Jako osoba dorosła będziesz się jednak zastanawiać nad różnymi szczegółami, na przykład nad tym, w jaki sposób motorniczy tramwaju zarabia na życie, skoro pasażerowie nie płacą, a zamiast tego dostają ciasteczko za każdy przejazd.
Mogę sobie tylko wyobrazić jak dzieci uwielbiają tę historię, ale muszę przyznać, że opowieść jest nadal aktualna; nawet gdy czyta się ją jako osoba dorosła. Historia jest naprawdę fajna, zabawna i w pewnym sensie niewinna. W miasteczku, w którym wszyscy wiedzą, co dzieje się w okolicy – czyli wszyscy znają rabusi i gdzie mieszkają. W książce jest mnóstwo miłych i zabawnych scen oraz dialogów. Od początku do końca będziecie czytać o przygodach w Kardamonie z uśmiechem i radością.
Bardzo polubiłam te postacie, każda z nich dodaje niewinności i ciepłego tonu, dlatego nawet rozbójnicy są ludźmi, których naprawdę darzę sympatią.
Czy w książce jest jakiś bonus? O tak, oprócz cudownych, osobliwych tekstów piosenek ( " m.in. "Piosenka gadającego wielbłąda", "Piosenka bałaganiarzy" "Piosenka o tramwaju w Kardamonie") – i nut z tyłu – książka zawiera także najpiękniejsze kolorowe ilustracje, na które mogę patrzeć z zachwytem. Twórcą jest polski ilustrator oraz autor rysunków satyrycznych i karykaturzysta - Mirosław Pokora.

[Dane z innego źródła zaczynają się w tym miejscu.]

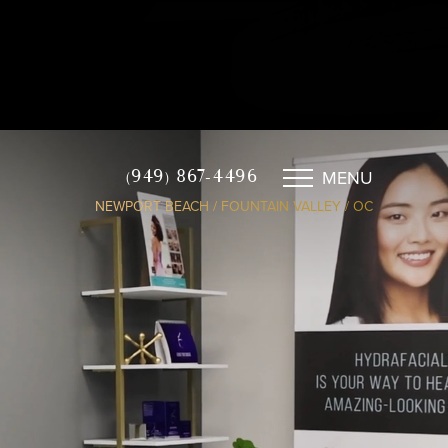
MENU
(949) 867-4496
NEWPORT BEACH / FOUNTAIN VALLEY / OC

Uważam, że ta książka to prawdziwa klasyka literatury dziecięcej, która przypadnie do gustu zarówno młodym czytelnikom, jak i dorosłym. Powieść trafia prosto do serca i zostaje z Tobą na długo. Jest przytulną i pełna humoru książką dla wszystkich czytelników, którzy lubią muzykę i zabawne dialogi.
Rekomenduję dla tych z Was, którzy są gotowi odbyć podróż do magicznej krainy dzieciństwa.
Książka bierze udział w wyzwaniu czytelniczym: 20 książek na 2025 r.
Pkt.10. Książka dla dzieci, której od dzieciństwa nie zdążyliśmy przeczytać.